From Mark Perry at AEI:

in the 50 months since June 2009 when the recession ended, more than 6.3 million jobs have been created in the private sector and the employment level today is 5.8% higher than in June 2009. Over that same period, government sector jobs have fallen by 3.3%, and by more than 750,000 jobs.

My guess is that state and local governments have to put relatively more money into Medicaid and into shoring up pension plans, which leaves them less to spend on new workers. Also, do not be so sure that this is macroeconomically important. It could be that if state and local governments had retained workers, then the private sector would not have expanded as much. In any case, the bigger story, numerically, is the drop in the labor force. As Brad Plumer puts it.

If the same percentage of adults were in the workforce today as when Barack Obama took office, the unemployment rate would be 10.8 percent.

What Would Keynes Have Done?

Bradley Bateman writes,

He never said that the government could exactly hit some target. This is an idea that came from one of the first great Keynesian texts published in the late 1940s, Functional Finance by Abba Lerner

Bateman writes in a collection of essays called The Economic Crisis in Retrospect, which tries to ask what great economists of the past might have said about the financial crisis of 2008. It is published by Edward Elgar, which typically prices its products for libraries as opposed to the mass public. I was sent a review copy.

Bateman also claims that Keynes did not believe in running government budget deficits. “In many ways he was Libertarian.” Of course, he was always in favor of public works as a stimulus package, but Bateman claims that Keynes proposed using the government’s sinking fund to finance this. It is not clear to me why this is not deficit spending.

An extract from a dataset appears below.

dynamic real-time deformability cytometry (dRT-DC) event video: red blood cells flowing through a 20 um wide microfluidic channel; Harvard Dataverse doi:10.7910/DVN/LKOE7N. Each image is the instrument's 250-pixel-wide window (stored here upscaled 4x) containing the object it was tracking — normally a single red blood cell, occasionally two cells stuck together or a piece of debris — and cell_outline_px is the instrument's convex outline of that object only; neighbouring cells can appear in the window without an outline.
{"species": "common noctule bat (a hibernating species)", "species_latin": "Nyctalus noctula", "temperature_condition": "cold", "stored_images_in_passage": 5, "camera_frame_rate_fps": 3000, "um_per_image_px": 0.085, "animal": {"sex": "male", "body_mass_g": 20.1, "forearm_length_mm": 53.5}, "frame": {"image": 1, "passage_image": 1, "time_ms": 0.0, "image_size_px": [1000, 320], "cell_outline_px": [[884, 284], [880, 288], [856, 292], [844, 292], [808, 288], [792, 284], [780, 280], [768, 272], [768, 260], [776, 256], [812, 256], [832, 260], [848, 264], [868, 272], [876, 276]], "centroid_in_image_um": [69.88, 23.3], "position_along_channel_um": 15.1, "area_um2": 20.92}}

In another essay, on Joseph Schumpeter, Richard N. Langlois quotes from Capitalism, Socialism, and Democracy.

Capitalism, then, is by nature a form or method of economic change and not only never is but never can be stationary. And this evolutionary character of the capitalist process is not merely due to the…social and natural environment…The fundamental impulse that sets and keeps the capitalist engine in motion comes from new consumers’ goods, the new methods of production or transportation, the new markets, the new forms of industrial organization that capitalist enterprise creates.

Langlois says that Schumpeter explained the business cycle by saying that it takes a while for signals of obsolescence to reach the firms that are affected. Langlois writes,

They do not stop making carbon paper right away. So there is an economic boom that starts as the new technology spreads. It creates what Schumpeter calls a secondary boom that is artificial. Because what should be happening is that resources should be being withdrawn from carbon paper at the same time they are being put into computers. But that does not happen. The carbon paper is still there because those signals have not yet reached those who finance carbon paper. Yet there is a boom in computers. The whole process is not sustainable.

The book has other interesting essays including one by Perry Mehrling, who gives his view that we need to extend government protection to shadow banking, as well as one by Thomas Sargent, who raises some doubts about that approach.

Although I found the book worth reading, and I may re-read Sargent’s essay (I found a video of Sargent delivering his essay, and I passed it along to Scott Sumner, who seems to have had as much difficulty as I did following it.), I would not put it at the top of your wish list.